DGS explica como é apurada mortalidade

No caso da mortalidade atribuída à covid-19, o facto de não haver uma indicação de quantos doentes morreram infetados com o SARS-COV-2 ou com doença covid-19 é suscitado pelos especialistas ouvidos pelo Nascer do SOL como outra incógnita, não havendo informação disponível que separe estas as duas realidades.  

Questionada pelo Nascer do SOL para esclarecer como estão ser apuradas as mortes atribuídas à covid-19, a DGS explicou pela primeira vez que estão a ser analisados todos os certificados de óbito que incluem a indicação de que a vítima estava infetada, só sendo contabilizadas as mortes em que há a indicação de covid-19 como causa, pelo que há mais mortes entre pessoas infetadas que não surgem nos boletins. «Hoje foram analisados 74 certificados de óbito com registo de infeção por SARS-CoV-2, dos quais apenas 50 óbitos foram classificados conforme as regras da OMS como óbitos devido à COVID-19 e reportados no boletim diário», exemplifica a DGS ao SOL, reiterando que «todos os óbitos reportados no boletim diário correspondem a óbitos devido à COVID-19 (causa básica de morte).» 

Dados públicos sugerem ainda assim um padrão diferente na mortalidade este mês de janeiro face ao que se viveu em 2021. Na altura, segundo o sistema nacional de vigilância de mortalidade EVM, os hospitais registaram mais 5203 mortes do que em janeiro de 2020. Nesse mês, o mais negro da pandemia em Portugal, foram reportadas pela DGS 5785 mortes associadas à covid-19, com o aumento da mortalidade nos hospitais num ano sem gripe, que em 2020 também tinha sido ligeira, a acompanhar 90% da mortalidade associada à covid-19 ao longo daquele mês.

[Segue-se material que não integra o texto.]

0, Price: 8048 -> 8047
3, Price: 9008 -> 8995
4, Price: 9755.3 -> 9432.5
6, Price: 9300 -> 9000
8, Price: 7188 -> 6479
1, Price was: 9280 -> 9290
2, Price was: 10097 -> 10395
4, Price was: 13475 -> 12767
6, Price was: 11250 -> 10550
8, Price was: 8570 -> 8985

Já este janeiro, foram registados 7443 óbitos em instituições de saúde, mais 140 mortes do que em janeiro de 2020, tendo sido reportadas 992 mortes por covid-19, não havendo assim o mesmo padrão de um aumento proporcional de mortes nos hospitais face ao pré-pandemia. Por outro lado, continua a registar-se um  número mais elevado de mortes no domicílio face a 2020. Ainda não foi feita uma análise detalhada sobre a mortalidade no país, que tem estado abaixo dos últimos invernos pré-pandemia. A covid-19 representou em janeiro 10% das mortes, continuando a ser uma das causas de morte mais comuns. Há um ano, no janeiro com maior mortalidade do último século, a doença foi associada a 30% das vítimas mortais no país.

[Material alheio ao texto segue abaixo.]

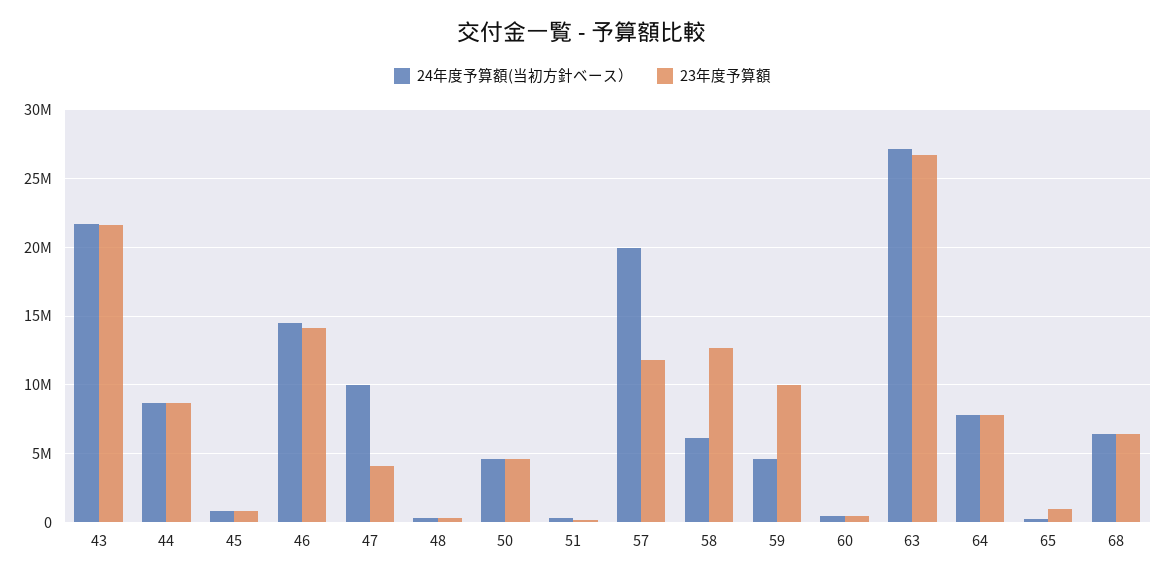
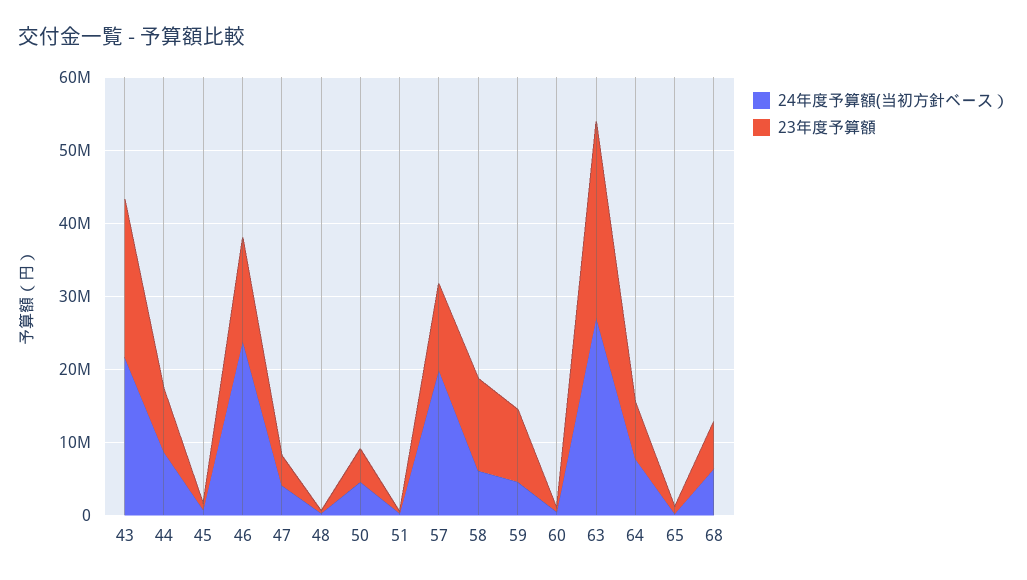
24年度予算額(当初方針ベース）, 46: 14500000 -> 24000000
24年度予算額(当初方針ベース）, 47: 10000000 -> 4000000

Há ainda outros dados quue podem ficar "desfasados" da realidade nos boletins da DGS, nomeadamente a incidência a 14 dias e o RT, calculado com uma metodologia que implica o desfasamento de uma semana para haver dados mais consolidados, e que por isso demora a acusar subidas ou descidas de diagnósticos, parecendo às vezes que a incidência continua a subir quando a tendência é já de descida. Aconteceu durante toda a pandemia e agora, com os diagnósticos a descer, acontece mais uma vez.

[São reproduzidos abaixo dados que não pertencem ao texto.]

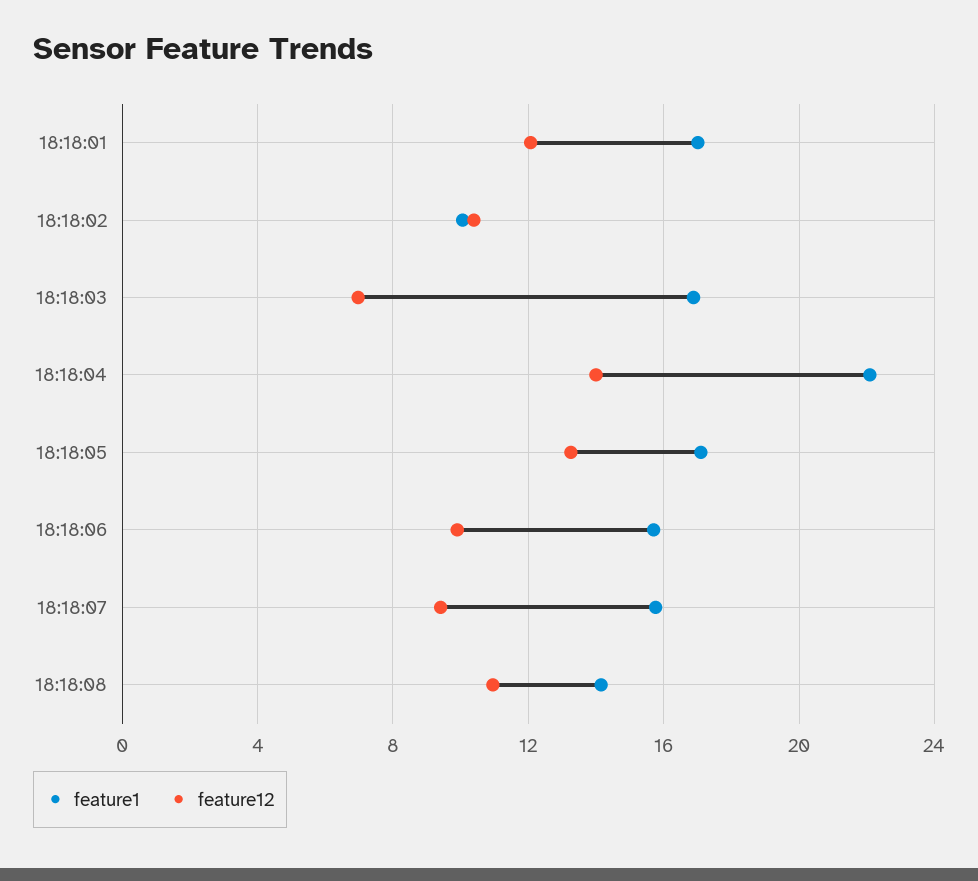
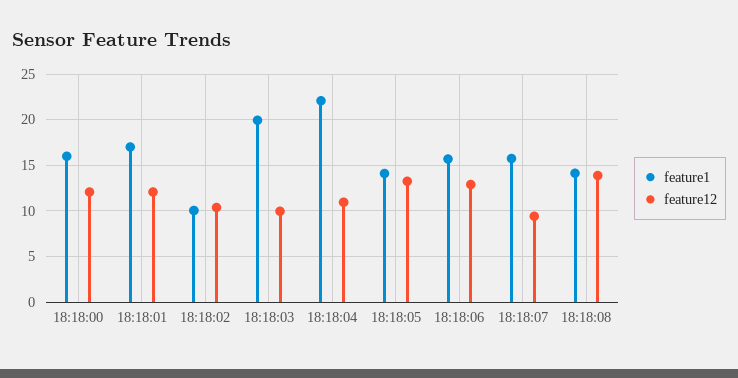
feature1, 18:18:03: 17 -> 20
feature12, 18:18:03: 7 -> 10
feature12, 18:18:04: 14 -> 11
feature1, 18:18:05: 17 -> 14
feature12, 18:18:06: 10 -> 13
feature12, 18:18:08: 11 -> 14
feature1, 18:18:00: none -> 16
feature12, 18:18:00: none -> 12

Questionada sobre se está prevista a revisão do modelo de boletins diários, a DGS afirma que os boletins "​reportam de forma transparente e regular os dados da COVID-19, com a mesma metodologia desde há pelo menos um ano com a mudança para o BI SINAVE", salientando que "acompanham as necessidades das diferentes fases da pandemia, para permitir uma melhor gestão de risco pelos cidadãos e pelos decisores."